If you’re anything like us, your original marketing plans, forecasts, and budgets for 2020 have been thrown out the window by now. Over the last few weeks, your marketing team has probably been figuring out what you can do to keep things moving forward. We know exactly how that feels since that’s what we’ve been doing here at Supermetrics. 

Right now, it’s more important than ever to focus on activities that impact the most important number: revenue, but you probably have fewer resources at your disposal than you did before. In short, marketing teams all over the world need to do more with less.

Since we’re entering a downturn and we’re not sure how things will pan out, there is a greater need to manage what we can control. The logical questions that follow are how do you decide what to do, where should you invest, and where should you cut costs? Marketing reporting gives you all the answers.

If you’re not measuring your marketing, you won’t understand how the downturn is affecting your business and you won’t be able to cut costs from the right places. Here are six steps you can take to navigate through uncertain times and come out on top after a downturn.

1. Understand impact with forecasting & scenario modeling

The first thing you need to look at is what impact the sudden downturn could have on your business. This is where forecasting and scenario modeling come in. 

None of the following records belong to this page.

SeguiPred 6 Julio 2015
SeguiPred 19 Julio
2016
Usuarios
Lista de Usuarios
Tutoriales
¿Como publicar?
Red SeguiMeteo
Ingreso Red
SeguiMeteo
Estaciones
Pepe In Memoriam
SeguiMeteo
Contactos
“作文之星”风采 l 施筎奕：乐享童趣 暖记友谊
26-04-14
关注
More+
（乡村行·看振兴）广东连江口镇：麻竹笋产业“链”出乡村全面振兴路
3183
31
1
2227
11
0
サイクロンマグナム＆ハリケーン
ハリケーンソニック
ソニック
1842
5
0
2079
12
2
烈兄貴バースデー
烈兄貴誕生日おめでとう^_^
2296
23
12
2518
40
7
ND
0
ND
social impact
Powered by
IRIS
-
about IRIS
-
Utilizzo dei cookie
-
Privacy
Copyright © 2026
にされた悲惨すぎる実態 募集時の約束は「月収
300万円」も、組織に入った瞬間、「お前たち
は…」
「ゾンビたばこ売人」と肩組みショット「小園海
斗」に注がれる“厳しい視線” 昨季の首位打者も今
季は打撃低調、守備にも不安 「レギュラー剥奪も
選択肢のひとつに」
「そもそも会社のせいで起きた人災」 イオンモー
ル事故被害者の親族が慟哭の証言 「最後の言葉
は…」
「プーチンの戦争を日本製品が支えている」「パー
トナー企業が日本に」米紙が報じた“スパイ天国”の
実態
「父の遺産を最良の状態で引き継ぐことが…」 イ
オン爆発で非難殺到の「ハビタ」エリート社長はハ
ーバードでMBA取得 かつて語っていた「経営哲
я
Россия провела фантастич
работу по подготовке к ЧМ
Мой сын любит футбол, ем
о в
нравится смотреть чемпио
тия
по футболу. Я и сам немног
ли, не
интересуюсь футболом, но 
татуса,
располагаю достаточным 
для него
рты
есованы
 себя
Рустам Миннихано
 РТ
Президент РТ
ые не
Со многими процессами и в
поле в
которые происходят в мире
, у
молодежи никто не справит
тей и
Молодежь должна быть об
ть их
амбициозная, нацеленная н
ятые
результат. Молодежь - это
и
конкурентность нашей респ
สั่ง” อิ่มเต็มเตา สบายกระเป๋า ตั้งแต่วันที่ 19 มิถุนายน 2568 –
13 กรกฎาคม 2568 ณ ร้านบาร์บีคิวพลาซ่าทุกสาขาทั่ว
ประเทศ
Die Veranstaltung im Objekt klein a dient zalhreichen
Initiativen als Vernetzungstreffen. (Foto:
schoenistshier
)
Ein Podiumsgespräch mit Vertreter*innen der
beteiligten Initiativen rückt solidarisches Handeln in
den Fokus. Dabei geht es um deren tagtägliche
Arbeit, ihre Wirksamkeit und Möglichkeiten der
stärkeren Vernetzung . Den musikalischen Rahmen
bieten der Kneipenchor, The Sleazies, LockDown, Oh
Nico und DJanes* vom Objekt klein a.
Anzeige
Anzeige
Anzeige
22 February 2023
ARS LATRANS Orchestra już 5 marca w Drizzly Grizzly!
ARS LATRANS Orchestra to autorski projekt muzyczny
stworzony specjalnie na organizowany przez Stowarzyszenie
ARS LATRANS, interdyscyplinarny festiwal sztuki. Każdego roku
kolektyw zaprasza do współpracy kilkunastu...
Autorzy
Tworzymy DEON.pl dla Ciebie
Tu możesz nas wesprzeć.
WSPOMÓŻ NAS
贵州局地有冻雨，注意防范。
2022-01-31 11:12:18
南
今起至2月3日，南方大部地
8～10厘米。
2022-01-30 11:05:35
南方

At Supermetrics, we created two different scenarios of how our business could be affected. One was highly pessimistic but still very possible, while the other was slightly more optimistic (but still not great). We pulled all our cohort data from our database into Google Sheets with our custom JSON/CSV connector, and built complex models to analyze and forecast there.

For each scenario we looked at how our key metrics such as monthly new customers, monthly customer value, and churn would look depending on how bad things could get. So the first thing to do is think about your most important business KPIs, create forecasts, and understand what situation your business could be in one month, three months, six months, and one year down the line.

2. Identify opportunities

Based on your analysis, identify where to invest (and where not to). If necessary, consider switching your focus from new customer acquisition to marketing to your existing customers — this is especially important for agencies, subscription, and SaaS businesses. Retention and expansion could be two new north star metrics for your marketing teams. Some industries are really struggling right now, others are actually benefiting from the situation so look for areas that are performing better and rework your strategy.

When it comes to marketing, this is a great opportunity to look at what’s working. Which channels are driving the biggest growth? Which campaigns are no longer generating the ROI they used to? Which products are performing better than others? Creating reports that answer these questions and gathering all your marketing data in spreadsheets and dashboards will guide you through these times and help you make better decisions based on your data.

3. Cut costs

If you’re among the majority of companies who’ve been negatively impacted, the next thing you want to do is to seek opportunities for cutting costs. If you had plans to attend or organize events during 2020, almost all your budgets will have been freed up. We’ve also seen some companies in this space react quickly like SaaStock did with their Remote conference coming in June.

However, you also need to find the loose performers and low-yield activities/channels from your online activities where you can save money. This is where a detailed paid channel mix analysis will help you out.

4. Set new goals

From here you’ll have a decent basis to set some new goals based on your updated strategy, objectives, and resources. The forecasts you made in step one will give your marketing team a target to aim at and align everyone behind a new goal. You should define the KPIs you want to track and then build out a dashboard that will automatically track your progress. As Sam Caesar from Sleeping Giant Media says, if you don’t measure it, you can’t manage it.

5. Update your marketing playbook

Marketing in a sudden economic downturn requires a different approach. Your new focus and goals almost certainly means you’ll need to rethink your marketing playbook. This starts with messaging. 

A Harvard Business Review article written after the 2008 financial crisis stated that, “Reassuring messages that reinforce an emotional connection with the brand and demonstrate empathy (for example, by conveying a sense that “we’re going to get through this together”) are vital.” As April Dunford said in a recent tweet, you should also reposition your product or service and consider switching messaging from revenue driver to cost saver. 

On a tactical level, this is a great time to identify new audiences, channels, activities, and campaigns you can run to help hit your goals. Every marketing dollar matters right now, so come back to your dashboards to see which initiatives are driving the biggest impact relative to investment and focus on those.

6. Test and be agile

Speed and agility have always been important to marketers, now they’re a requirement. The quicker you can test something to see if it’s working or not, the faster you start making a positive impact on your business. Experiment, measure, conclude. These should be the three values at the heart of your marketing team right now. Once you’ve done that, you can make the needed changes to your marketing strategy and playbook.

And coming back to the Harvard study, “In recessions, marketers have to stay flexible, adjusting their strategies and tactics on the assumption of a long, difficult slump and yet be able to respond quickly to the upturn when it comes.” 

No doubt these are tough times but hopefully this approach will help set up your marketing to weather the storm. And just remember, after every downturn there is an upturn. Making some changes now will help ensure you’ll be in even better shape to ride the changing tide and grow quickly during the upturn.